START Excerpted passage

Files
claw/docs/superpowers/plans/2026-04-19-102-full-sweep-dry-run-triage-plan.md

241 lines
6.5 KiB
Markdown

# 102 Full Sweep Dry-Run Triage Plan
> Date: 2026-04-19
> Status: Draft
> Upstream Spec: `docs/superpowers/specs/2026-04-19-102-full-sweep-dry-run-triage-design.md`
## Plan Intent
Turn the `62` non-pass records from the full sweep into concrete triage buckets while staying measurement-only.
The plan must not fix generator failures. It only explains them.
## Fixed Inputs
1. dry-run result: `tests/fixtures/generated_scene/full_sweep_dry_run_2026-04-19.json`
2. dry-run output root: `examples/full_sweep_dry_run_2026-04-19`
3. execution board: `tests/fixtures/generated_scene/scene_execution_board_2026-04-18.json`
4. scene root: `D:/desk/智能体资料/全量业务场景/一平台场景`
## Fixed Outputs
1. triage result: `tests/fixtures/generated_scene/full_sweep_dry_run_triage_2026-04-19.json`
2. triage report: `docs/superpowers/reports/2026-04-19-102-full-sweep-dry-run-triage-report.md`
## Non-Negotiable Scope Guardrails
1. do not edit analyzer implementation
2. do not edit generator implementation
3. do not update `scene_execution_board_2026-04-18.json`
4. do not promote any scene
5. do not add new family baselines
6. do not start implementation correction during triage
7. do not expand beyond the fixed `102` scene set
## Workstreams
1. `WS1` Timeout Triage
2. `WS2` Misclassification Triage
3. `WS3` No-Report Failure Triage
4. `WS4` Publish Triage Result
## Phase 0: Freeze Triage Boundary
### Objective
Make the triage a classification exercise only.

END Excerpted passage
START The data

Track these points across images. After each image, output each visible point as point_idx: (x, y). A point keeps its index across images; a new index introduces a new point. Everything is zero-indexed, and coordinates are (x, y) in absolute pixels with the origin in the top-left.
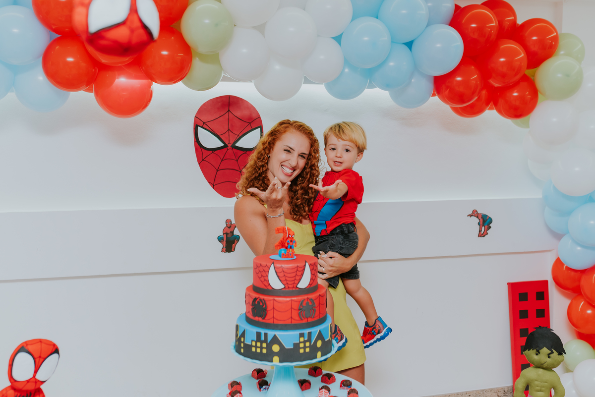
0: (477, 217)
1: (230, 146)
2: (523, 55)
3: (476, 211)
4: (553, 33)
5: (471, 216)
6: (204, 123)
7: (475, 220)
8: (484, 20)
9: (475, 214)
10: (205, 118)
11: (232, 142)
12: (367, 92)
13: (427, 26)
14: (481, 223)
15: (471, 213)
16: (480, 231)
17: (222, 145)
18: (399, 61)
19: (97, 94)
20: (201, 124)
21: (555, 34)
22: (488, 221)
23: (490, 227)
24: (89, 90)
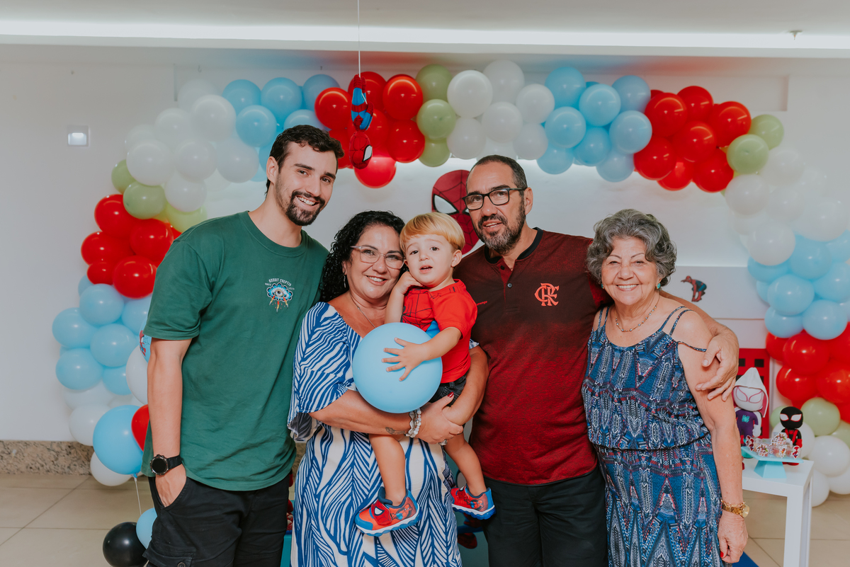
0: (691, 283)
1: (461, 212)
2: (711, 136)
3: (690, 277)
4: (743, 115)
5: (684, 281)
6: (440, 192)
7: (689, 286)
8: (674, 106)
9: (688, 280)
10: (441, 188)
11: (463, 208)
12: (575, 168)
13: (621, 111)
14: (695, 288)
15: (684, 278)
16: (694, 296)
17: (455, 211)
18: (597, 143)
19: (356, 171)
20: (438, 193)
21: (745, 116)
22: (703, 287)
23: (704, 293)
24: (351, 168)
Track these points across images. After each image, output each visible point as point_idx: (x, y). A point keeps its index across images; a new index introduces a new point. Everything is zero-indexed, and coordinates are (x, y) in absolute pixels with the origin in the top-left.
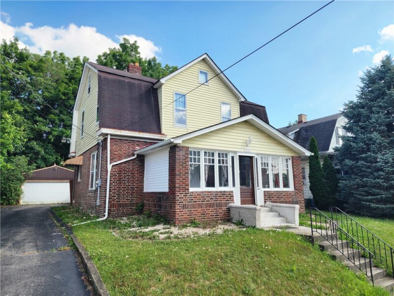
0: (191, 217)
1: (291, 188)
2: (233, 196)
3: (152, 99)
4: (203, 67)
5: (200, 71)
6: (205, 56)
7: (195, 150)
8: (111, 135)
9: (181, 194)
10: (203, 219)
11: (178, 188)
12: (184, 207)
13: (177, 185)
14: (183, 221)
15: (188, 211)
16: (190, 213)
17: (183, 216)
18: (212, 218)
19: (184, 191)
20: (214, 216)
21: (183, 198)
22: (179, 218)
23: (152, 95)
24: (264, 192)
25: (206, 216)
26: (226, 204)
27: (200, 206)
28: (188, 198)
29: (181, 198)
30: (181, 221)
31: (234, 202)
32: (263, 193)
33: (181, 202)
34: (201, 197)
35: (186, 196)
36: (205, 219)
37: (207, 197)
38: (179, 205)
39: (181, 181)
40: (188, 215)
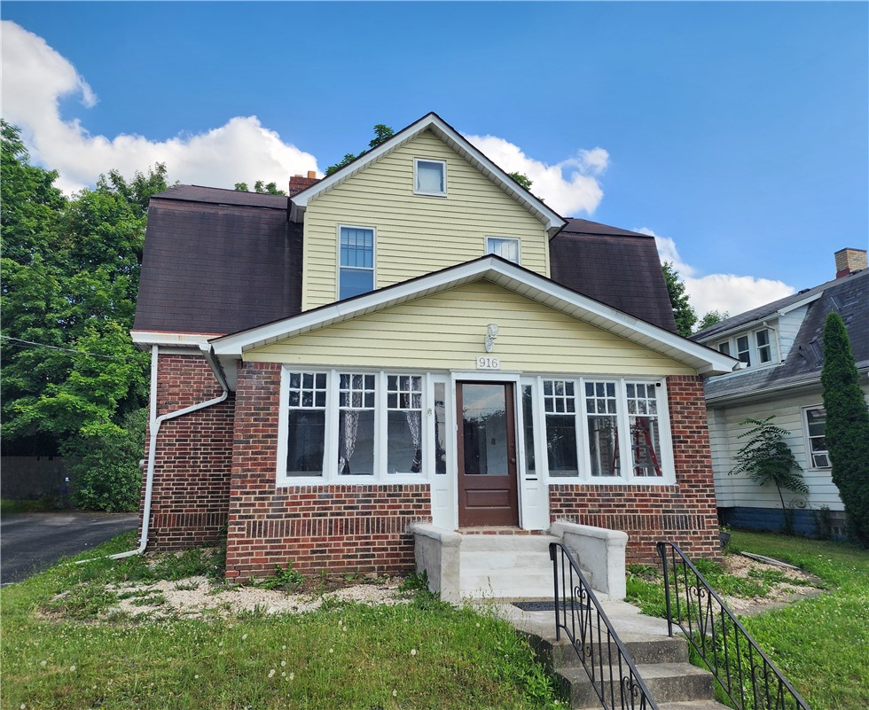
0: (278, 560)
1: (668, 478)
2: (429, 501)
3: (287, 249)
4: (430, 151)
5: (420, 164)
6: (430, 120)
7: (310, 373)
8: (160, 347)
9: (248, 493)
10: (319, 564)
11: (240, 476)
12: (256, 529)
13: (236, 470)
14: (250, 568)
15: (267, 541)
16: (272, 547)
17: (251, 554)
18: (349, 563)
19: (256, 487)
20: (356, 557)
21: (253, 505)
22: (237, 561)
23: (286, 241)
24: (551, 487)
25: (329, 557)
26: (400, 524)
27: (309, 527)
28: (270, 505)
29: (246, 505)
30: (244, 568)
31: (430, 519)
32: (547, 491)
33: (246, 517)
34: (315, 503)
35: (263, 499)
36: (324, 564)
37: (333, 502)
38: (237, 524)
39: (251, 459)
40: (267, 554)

END The data

__Task description__.
Reproduce the triage plan starting with "# 102 Full Sweep" and going on through "only explains them.", switching "concrete" to "specific".

__Solution below__.
# 102 Full Sweep Dry-Run Triage Plan
> Date: 2026-04-19
> Status: Draft
> Upstream Spec: `docs/superpowers/specs/2026-04-19-102-full-sweep-dry-run-triage-design.md`
## Plan Intent
Turn the `62` non-pass records from the full sweep into specific triage buckets while staying measurement-only.
The plan must not fix generator failures. It only explains them.